Now consider what happens if you deviate. Bet 50% instead of 20% — it feels more aggressive, and your expected dollar profit per flip is higher. But the geometric growth rate actually decreases, because the variance destroys compounding. Bet 100% of your bankroll every time, and the very first losing flip wipes you out completely; no recovery possible. The Kelly fraction is not arbitrary — it's the exact peak of a growth curve that rises steeply from zero and then falls back to zero at 100%.
The Over-Betting Problem
There's an asymmetry in the Kelly curve that has profound practical implications: betting more than Kelly is worse than betting less than Kelly by the same amount. If the true Kelly fraction is 20%, betting 30% is worse than betting 10% — even though both are equally far from the optimum.
Why? Because losses are multiplicative. When you over-bet and lose, the damage to your compounding base is disproportionately large. When you under-bet and lose, you've merely sacrificed some growth. One path can lead to ruin; the other just leads to slower wealth accumulation.
This asymmetry has a critical implication: you must know your edge precisely. If your edge is smaller than you think — if p is 55% when you thought it was 65% — your Kelly fraction is also smaller than you think. Betting what you believe is Kelly will actually be over-betting, with all the associated risks. Estimation error is not symmetric; overconfidence is more dangerous than underconfidence.
Fractional Kelly: The Practitioner's Approach
For this reason, essentially every serious practitioner who uses Kelly-based thinking uses a fraction of the Kelly bet, not the full amount.
The mathematics here is surprisingly favorable. Research by MacLean, Ziemba, and Blazenko (1992) quantified the trade-off: half-Kelly captures approximately 75% of the long-run growth rate of full Kelly, while cutting volatility roughly in half.
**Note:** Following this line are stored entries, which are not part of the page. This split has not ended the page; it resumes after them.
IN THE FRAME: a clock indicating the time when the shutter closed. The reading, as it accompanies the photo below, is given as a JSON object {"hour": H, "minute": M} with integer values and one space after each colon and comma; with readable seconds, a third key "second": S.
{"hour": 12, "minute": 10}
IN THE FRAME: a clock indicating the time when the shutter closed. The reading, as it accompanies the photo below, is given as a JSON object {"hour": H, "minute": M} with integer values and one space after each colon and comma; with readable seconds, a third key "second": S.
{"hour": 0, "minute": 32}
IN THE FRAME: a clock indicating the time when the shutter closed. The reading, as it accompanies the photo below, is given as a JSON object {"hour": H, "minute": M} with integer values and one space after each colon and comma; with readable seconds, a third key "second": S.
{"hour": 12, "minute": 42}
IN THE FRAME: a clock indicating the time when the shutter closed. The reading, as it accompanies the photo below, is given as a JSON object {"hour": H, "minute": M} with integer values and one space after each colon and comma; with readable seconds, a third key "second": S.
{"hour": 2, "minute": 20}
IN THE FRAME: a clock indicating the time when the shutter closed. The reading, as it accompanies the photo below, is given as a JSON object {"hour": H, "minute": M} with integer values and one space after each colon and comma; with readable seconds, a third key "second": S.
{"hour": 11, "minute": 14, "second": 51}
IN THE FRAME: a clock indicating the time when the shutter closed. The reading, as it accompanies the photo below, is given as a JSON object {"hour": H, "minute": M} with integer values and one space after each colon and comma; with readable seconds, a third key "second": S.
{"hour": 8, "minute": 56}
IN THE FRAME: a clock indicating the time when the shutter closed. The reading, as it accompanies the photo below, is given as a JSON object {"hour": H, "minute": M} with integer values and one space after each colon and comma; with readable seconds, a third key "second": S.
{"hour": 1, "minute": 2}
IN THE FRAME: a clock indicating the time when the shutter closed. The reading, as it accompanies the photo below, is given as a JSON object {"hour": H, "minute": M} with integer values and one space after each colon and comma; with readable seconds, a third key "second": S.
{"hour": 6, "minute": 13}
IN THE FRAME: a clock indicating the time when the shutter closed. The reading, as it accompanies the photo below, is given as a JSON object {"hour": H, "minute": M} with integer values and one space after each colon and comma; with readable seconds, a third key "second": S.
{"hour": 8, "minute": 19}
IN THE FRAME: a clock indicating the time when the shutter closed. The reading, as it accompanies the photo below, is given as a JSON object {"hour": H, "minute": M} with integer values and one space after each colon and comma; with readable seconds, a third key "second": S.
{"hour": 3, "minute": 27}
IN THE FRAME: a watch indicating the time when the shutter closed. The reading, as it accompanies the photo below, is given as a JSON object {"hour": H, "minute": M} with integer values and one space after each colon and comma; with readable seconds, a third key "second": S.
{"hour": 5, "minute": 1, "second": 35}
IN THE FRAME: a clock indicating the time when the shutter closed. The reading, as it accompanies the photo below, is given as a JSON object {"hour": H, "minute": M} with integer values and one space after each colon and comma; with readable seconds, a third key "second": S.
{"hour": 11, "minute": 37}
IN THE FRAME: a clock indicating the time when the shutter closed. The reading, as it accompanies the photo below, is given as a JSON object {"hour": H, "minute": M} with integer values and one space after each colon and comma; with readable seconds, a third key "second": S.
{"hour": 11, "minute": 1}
That's a remarkably efficient trade. You give up a quarter of your expected growth in exchange for dramatically smoother outcomes and much more protection against the inevitable errors in your edge estimates.
The probability numbers are stark. A full Kelly bettor has approximately a 1-in-3 chance of seeing their bankroll drop to half before it doubles. A half-Kelly bettor? About 1-in-9. If you genuinely value peace of mind (and most people do, in ways they underestimate), half-Kelly or quarter-Kelly is the rational choice.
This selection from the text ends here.